* **WHAT YOU ARE ASKED TO DO**
Copy every record verbatim. Leave the pictures out.

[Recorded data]
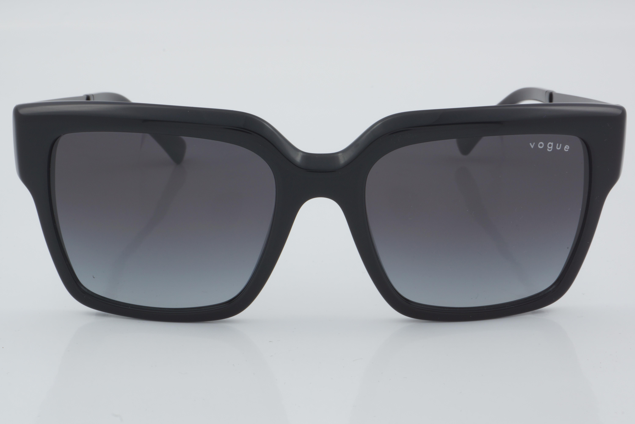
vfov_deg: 16.6
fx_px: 1455
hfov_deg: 24.6
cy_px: 212
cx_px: 318
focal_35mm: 82
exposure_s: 1/4
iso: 100
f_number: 32
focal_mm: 55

* **WRITTEN REPLY**
vfov_deg: 16.6
fx_px: 1455
hfov_deg: 24.6
cy_px: 212
cx_px: 318
focal_35mm: 82
exposure_s: 1/4
iso: 100
f_number: 32
focal_mm: 55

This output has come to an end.